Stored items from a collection
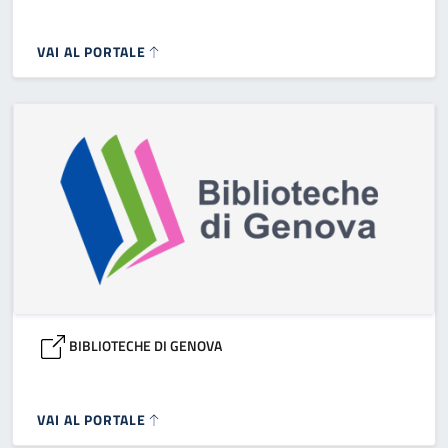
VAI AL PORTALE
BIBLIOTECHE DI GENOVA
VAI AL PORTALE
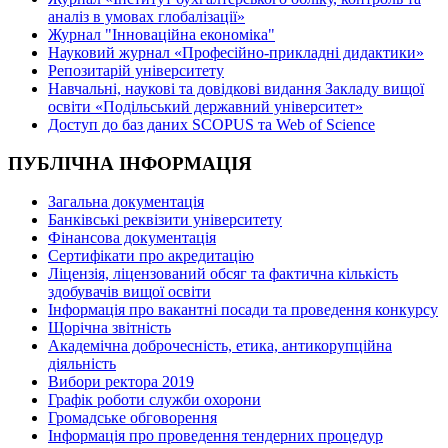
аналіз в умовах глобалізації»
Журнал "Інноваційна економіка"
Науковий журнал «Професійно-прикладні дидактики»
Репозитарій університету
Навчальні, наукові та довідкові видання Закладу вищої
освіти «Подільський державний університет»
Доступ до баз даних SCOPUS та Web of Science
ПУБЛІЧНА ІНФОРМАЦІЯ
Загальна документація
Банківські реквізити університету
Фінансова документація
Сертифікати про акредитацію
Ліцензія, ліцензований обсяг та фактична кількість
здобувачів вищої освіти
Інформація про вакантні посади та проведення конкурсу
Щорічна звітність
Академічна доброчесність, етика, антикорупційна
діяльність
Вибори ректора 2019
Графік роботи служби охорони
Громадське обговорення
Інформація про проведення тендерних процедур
==
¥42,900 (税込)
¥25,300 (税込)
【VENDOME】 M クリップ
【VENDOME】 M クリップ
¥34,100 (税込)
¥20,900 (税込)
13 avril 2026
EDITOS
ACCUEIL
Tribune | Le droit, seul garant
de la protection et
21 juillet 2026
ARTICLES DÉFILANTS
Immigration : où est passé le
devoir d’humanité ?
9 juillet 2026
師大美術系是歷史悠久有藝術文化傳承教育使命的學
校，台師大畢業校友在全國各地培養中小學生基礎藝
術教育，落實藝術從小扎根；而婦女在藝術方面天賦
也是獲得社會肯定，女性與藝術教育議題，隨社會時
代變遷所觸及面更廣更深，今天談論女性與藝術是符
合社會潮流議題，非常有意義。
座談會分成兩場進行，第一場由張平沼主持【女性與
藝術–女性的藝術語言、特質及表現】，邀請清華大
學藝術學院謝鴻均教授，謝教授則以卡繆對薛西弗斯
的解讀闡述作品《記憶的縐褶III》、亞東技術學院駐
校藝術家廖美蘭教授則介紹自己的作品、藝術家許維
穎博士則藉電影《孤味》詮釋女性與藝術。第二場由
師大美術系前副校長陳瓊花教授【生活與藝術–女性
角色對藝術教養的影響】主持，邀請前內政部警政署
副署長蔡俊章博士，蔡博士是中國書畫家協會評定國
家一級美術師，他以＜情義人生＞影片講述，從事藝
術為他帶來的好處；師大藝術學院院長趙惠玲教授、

Work order>
Set down only the lines above that fall between the line holding "也是獲得社會肯定，女性與藝術教育議題，隨社會時" and the line holding "術為他帶來的好處；師大藝術學院院長趙惠玲教授、", inclusive, keeping each exact.

Problem solution>
也是獲得社會肯定，女性與藝術教育議題，隨社會時
代變遷所觸及面更廣更深，今天談論女性與藝術是符
合社會潮流議題，非常有意義。
座談會分成兩場進行，第一場由張平沼主持【女性與
藝術–女性的藝術語言、特質及表現】，邀請清華大
學藝術學院謝鴻均教授，謝教授則以卡繆對薛西弗斯
的解讀闡述作品《記憶的縐褶III》、亞東技術學院駐
校藝術家廖美蘭教授則介紹自己的作品、藝術家許維
穎博士則藉電影《孤味》詮釋女性與藝術。第二場由
師大美術系前副校長陳瓊花教授【生活與藝術–女性
角色對藝術教養的影響】主持，邀請前內政部警政署
副署長蔡俊章博士，蔡博士是中國書畫家協會評定國
家一級美術師，他以＜情義人生＞影片講述，從事藝
術為他帶來的好處；師大藝術學院院長趙惠玲教授、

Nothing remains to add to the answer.